§ **Document segment**:
------------------------------

[x86] extend machine combiner reassociation optimization to SSE scalar adds

Extend the reassociation optimization of http://reviews.llvm.org/rL240361 (D10460)
to SSE scalar FP SP adds in addition to AVX scalar FP SP adds.

With the 'switch' in place, we can trivially add other opcodes and test cases in
future patches.

Differential Revision: http://reviews.llvm.org/D10975

llvm-svn: 241515
diff --git a/llvm/test/CodeGen/X86/machine-combiner.ll b/llvm/test/CodeGen/X86/machine-combiner.ll
index d4cd59f..545decb 100644
--- a/llvm/test/CodeGen/X86/machine-combiner.ll
+++ b/llvm/test/CodeGen/X86/machine-combiner.ll
@@ -1,15 +1,23 @@
-; RUN: llc -mtriple=x86_64-unknown-unknown -mcpu=x86-64 -mattr=avx -enable-unsafe-fp-math < %s | FileCheck %s
+; RUN: llc -mtriple=x86_64-unknown-unknown -mcpu=x86-64 -mattr=sse -enable-unsafe-fp-math < %s | FileCheck %s --check-prefix=SSE
+; RUN: llc -mtriple=x86_64-unknown-unknown -mcpu=x86-64 -mattr=avx -enable-unsafe-fp-math < %s | FileCheck %s --check-prefix=AVX
 
 ; Verify that the first two adds are independent regardless of how the inputs are
 ; commuted. The destination registers are used as source registers for the third add.

------------------------------

§ **Information supplied**:
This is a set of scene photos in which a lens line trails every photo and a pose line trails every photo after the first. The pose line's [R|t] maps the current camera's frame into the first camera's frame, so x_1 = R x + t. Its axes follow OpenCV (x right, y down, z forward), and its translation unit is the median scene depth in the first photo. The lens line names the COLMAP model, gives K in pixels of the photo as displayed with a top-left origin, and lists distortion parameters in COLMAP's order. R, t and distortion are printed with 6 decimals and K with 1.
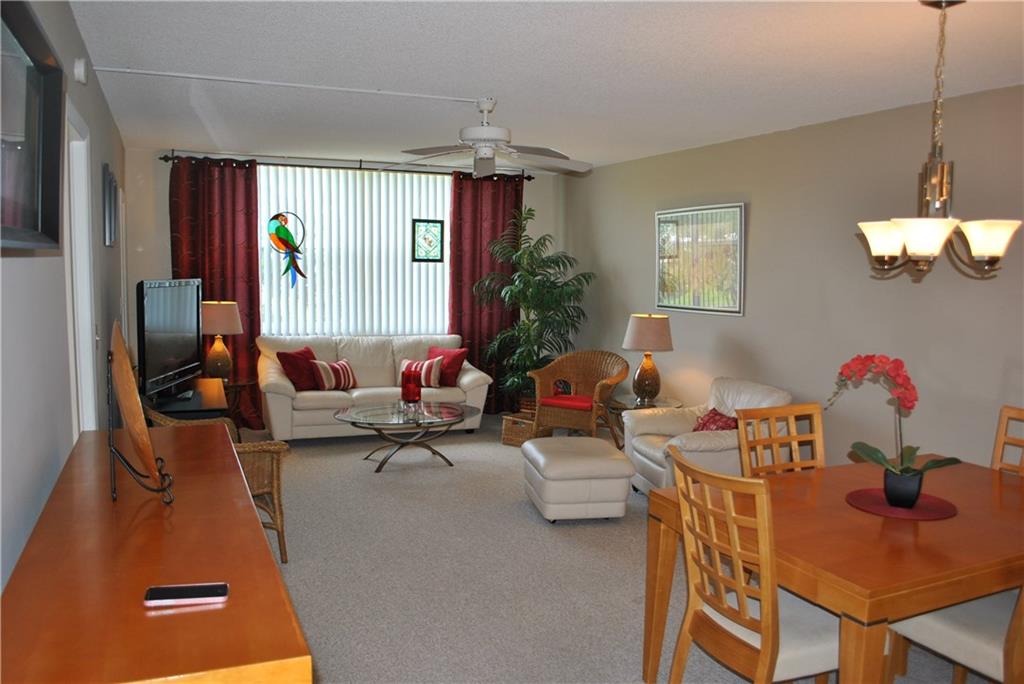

------------------------------

§ **What this task involves**:
In the x86 machine combiner commit, which adds does the change extend the reassociation optimization to?

§ **Task solution**:
SSE scalar FP SP adds, in addition to AVX scalar FP SP adds.